Using his experience as an ABC instructor as his foundation, Smith left the comfort of a traditional day job to begin training young students full time in July 2017. Smith teaches three electrical classes from 7:45am–4:30pm at DJC Monday–Friday. On Tuesday and Thursday nights he teaches his regular 3-hour classes at ABC, and he instructs at Macomb Community College on Wednesday nights.

Ricardo said that he has a special connection with his students because he can relate to their personal struggles. “I can forgive their imperfections quickly,” he said, noting that other adults often don’t get past certain behaviors or traits that are common in impoverished or troubled youth. As a black youngster himself raised in Detroit, his students’ challenges were not all that different from his own growing up.

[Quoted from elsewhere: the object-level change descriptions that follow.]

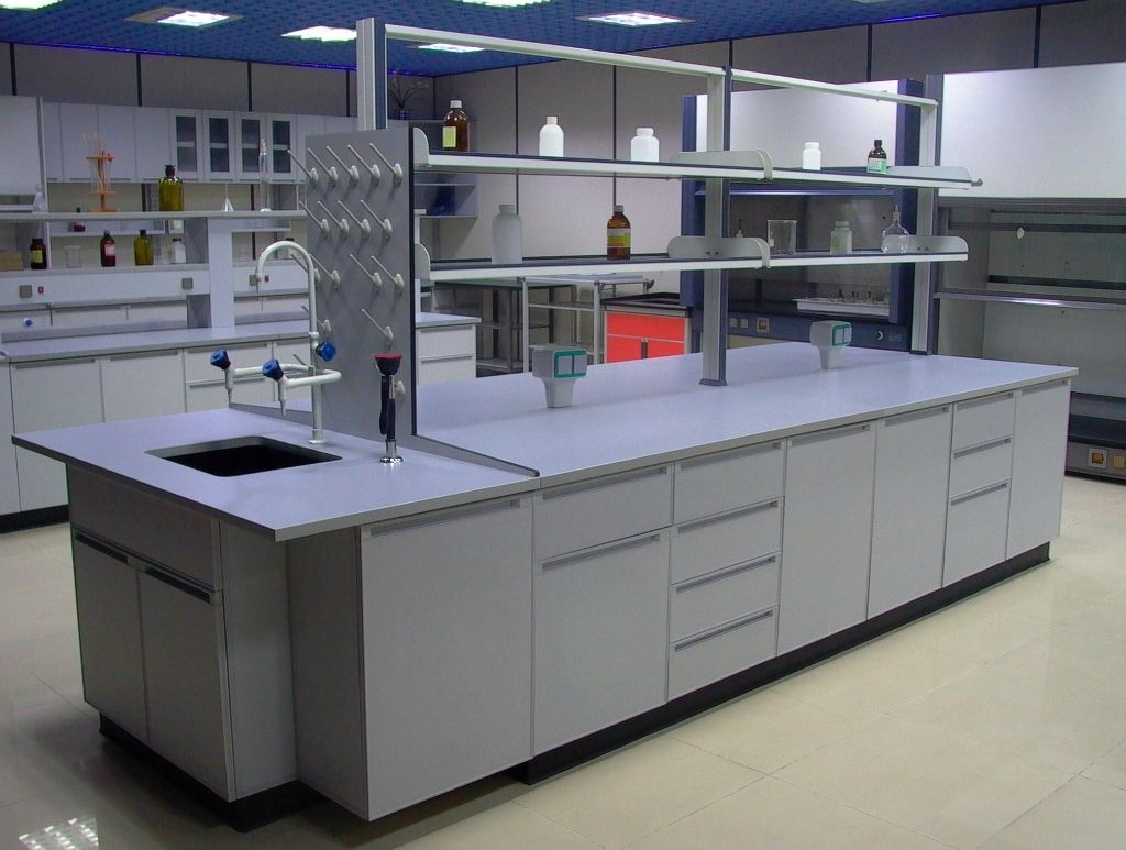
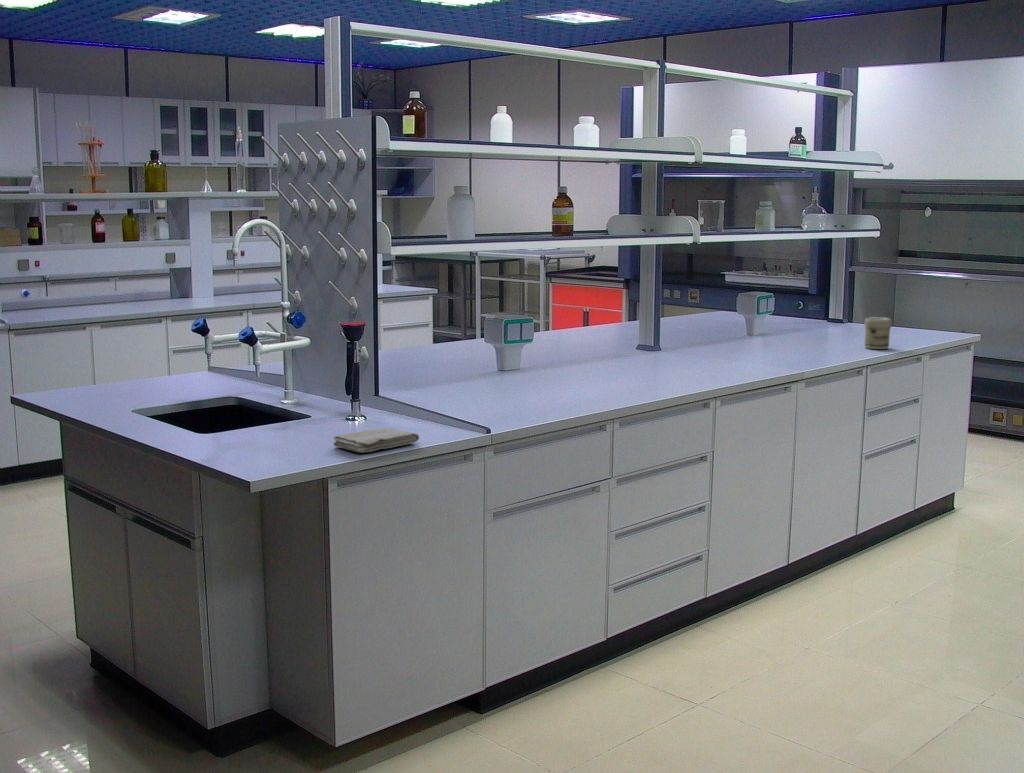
+ washcloth [332,427,420,454]
+ jar [863,316,893,350]
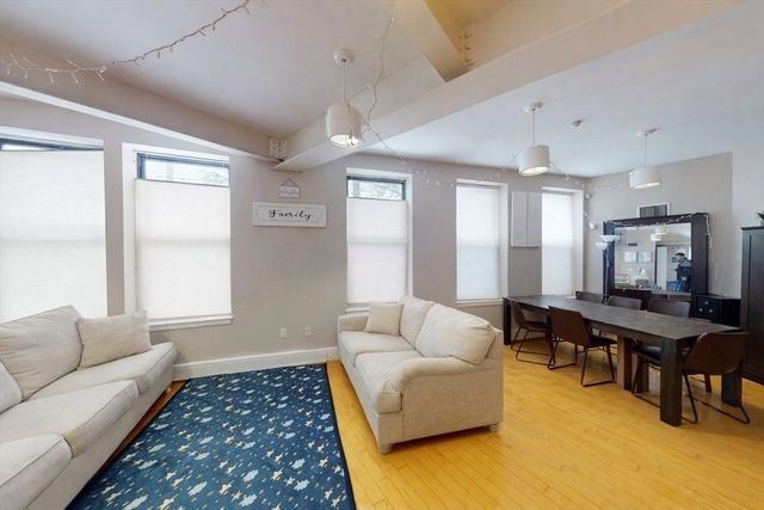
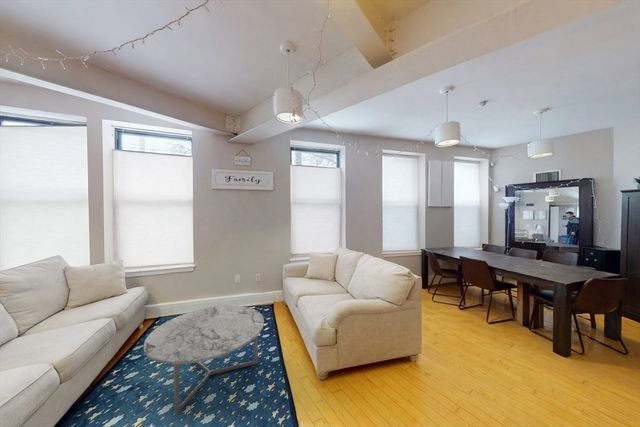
+ coffee table [143,304,265,416]
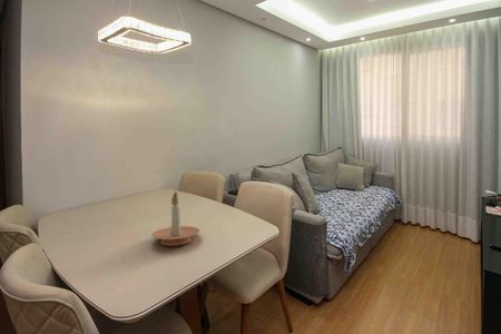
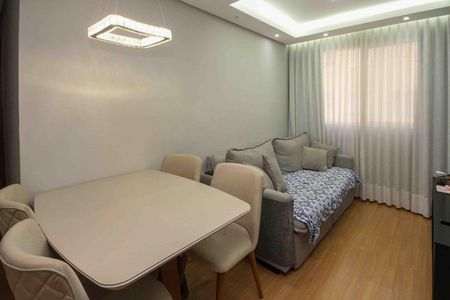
- candle holder [150,190,200,247]
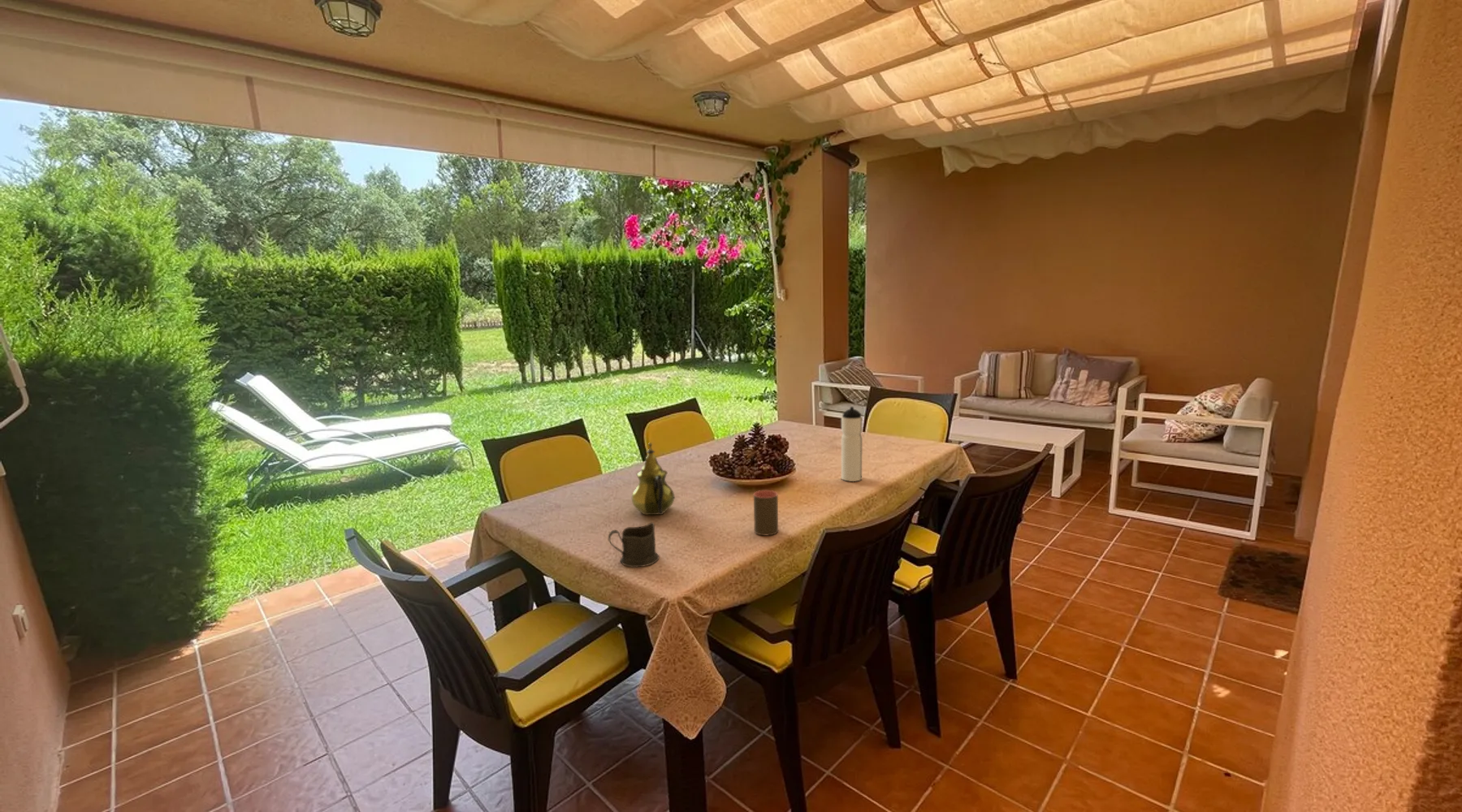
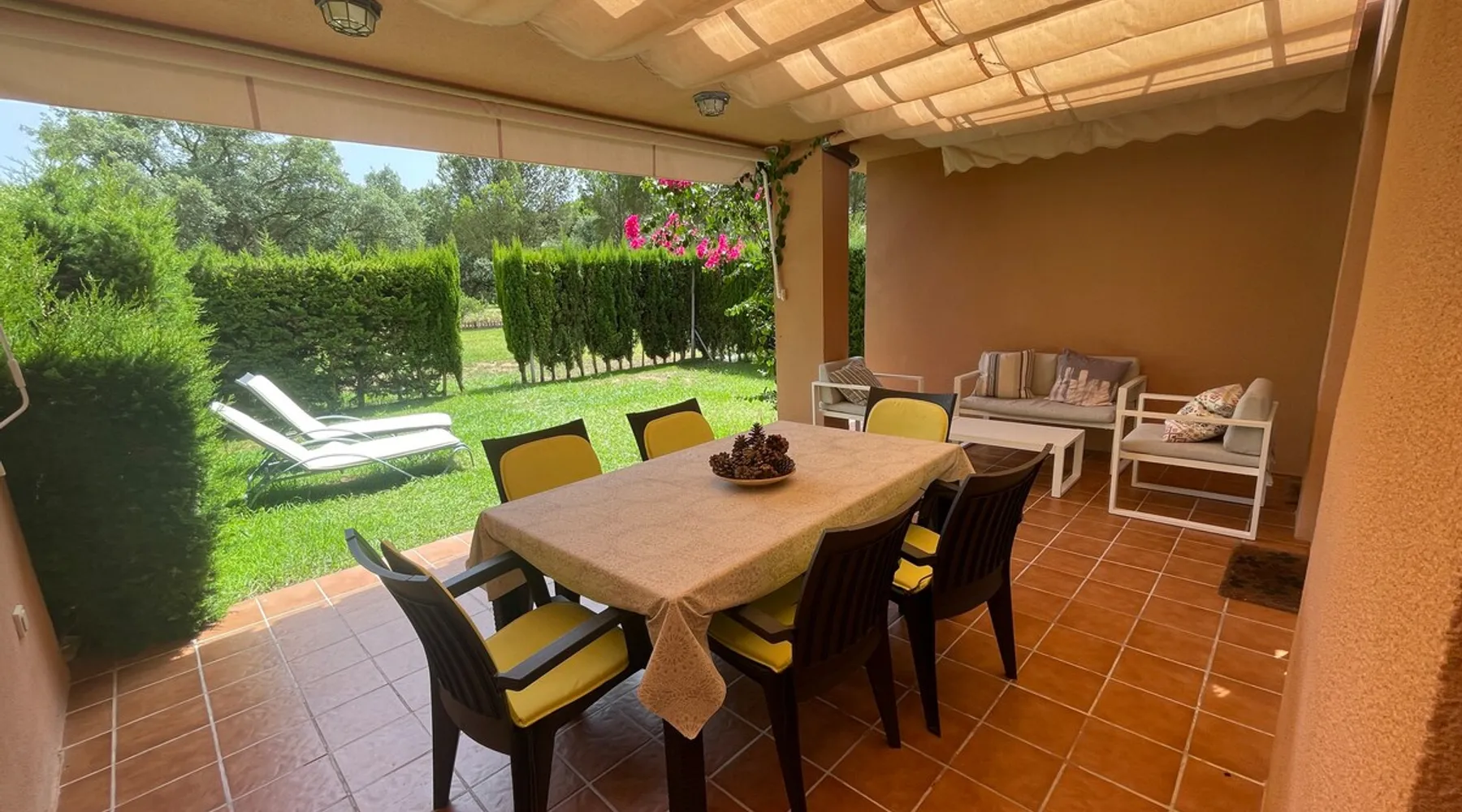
- cup [753,490,779,536]
- water bottle [841,406,863,482]
- cup [608,521,660,568]
- teapot [631,442,675,516]
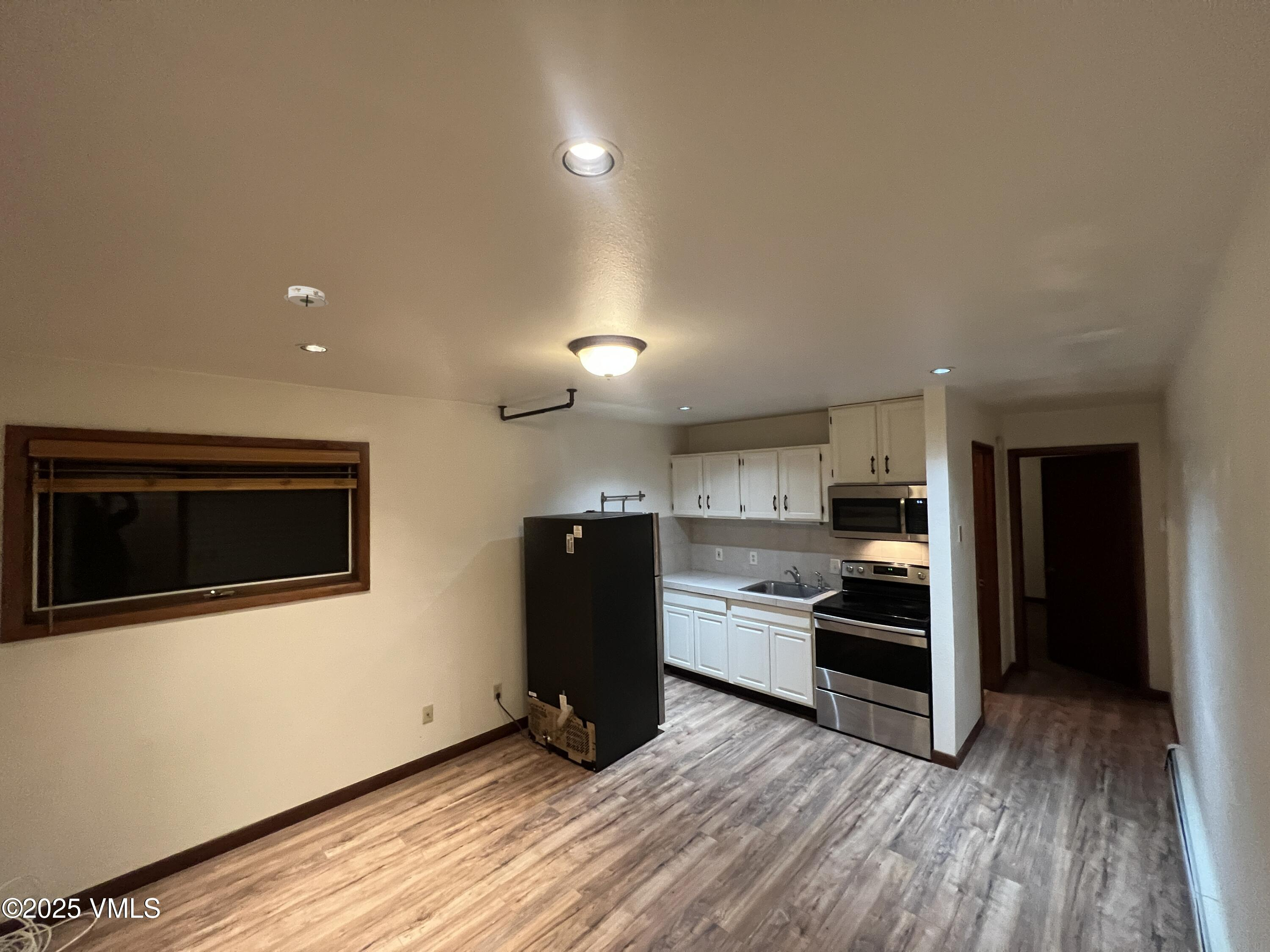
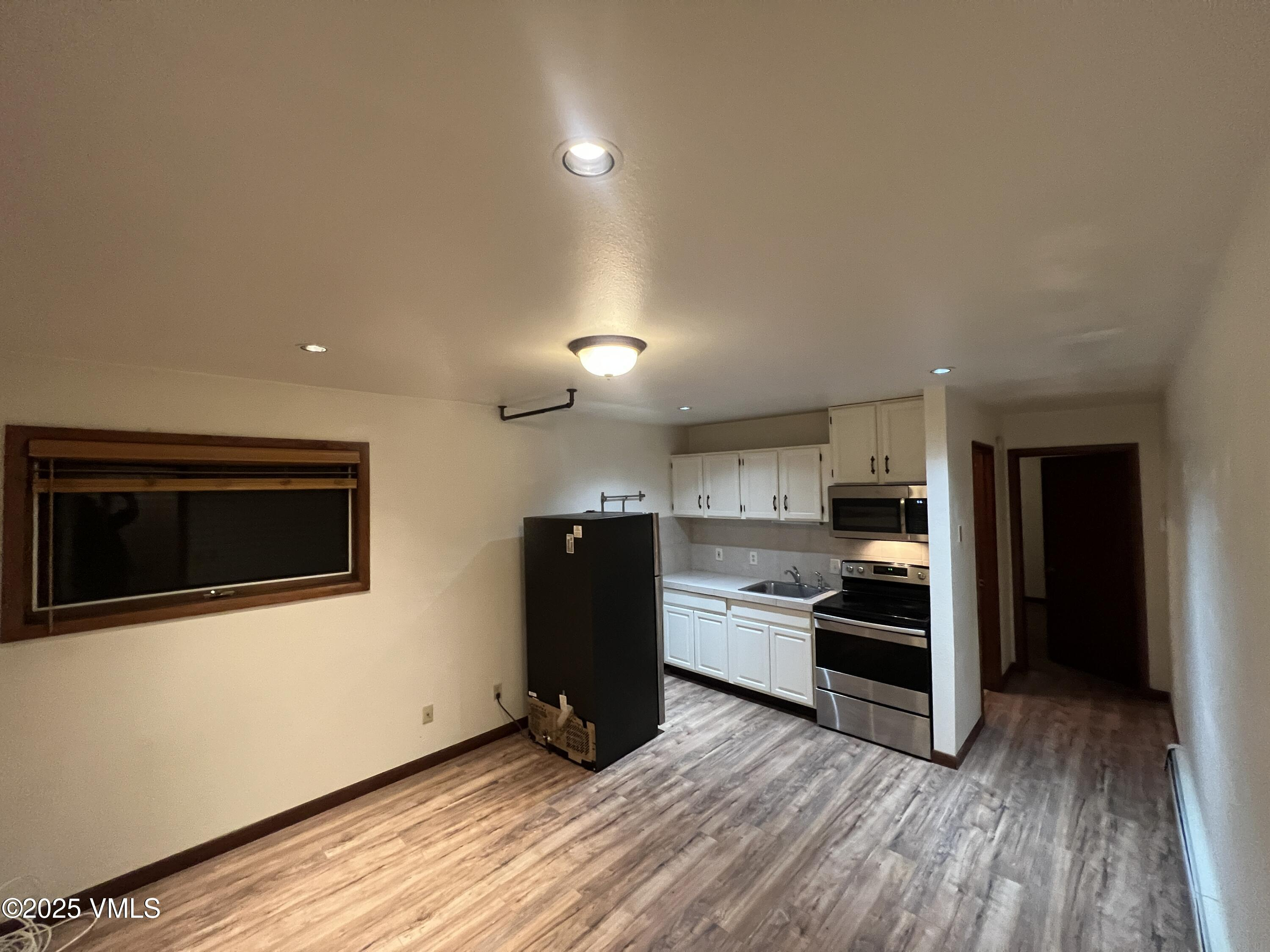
- smoke detector [282,286,329,307]
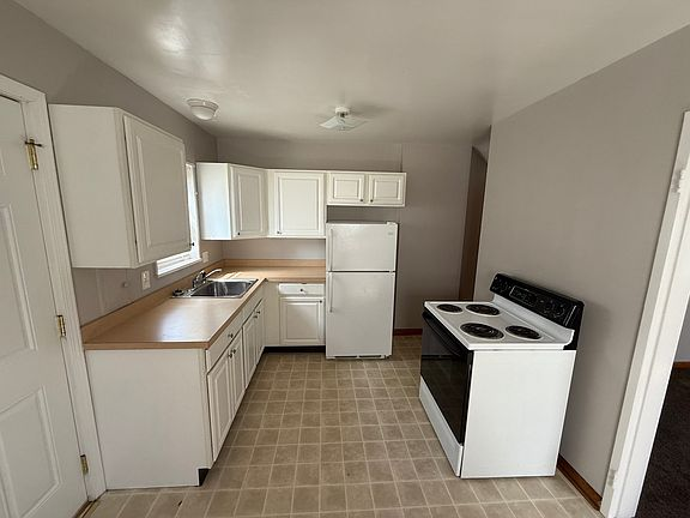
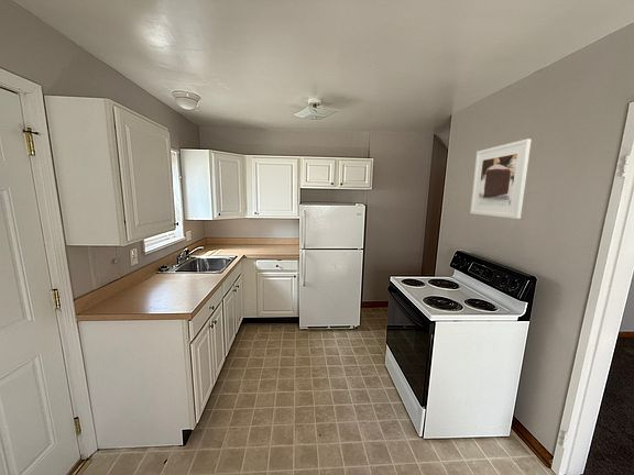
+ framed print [469,137,533,220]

Smith frequently serves as an ambassador for the ABC training program to the outside community. His continuing relationship at the Randolph School in Detroit has allowed him to connect dozens of his students with employers, while also often recommending they transition from their pre-apprenticeship training to the ABC program.

ABC student Ryan Szymanski succinctly described Smith as having “outstanding character” and the student said his teacher “uses his talent to help less fortunate people.”

While that tall, intimidating security gate still surrounds the Detroit Job Corp campus, Ricardo Smith serves as a bridge that connects the city’s youth to the skilled trades and shows them a path to self-sufficiency and hope. An inspirational leader and mentor like Smith doesn’t come around often. ABC is lucky to call him one of their own.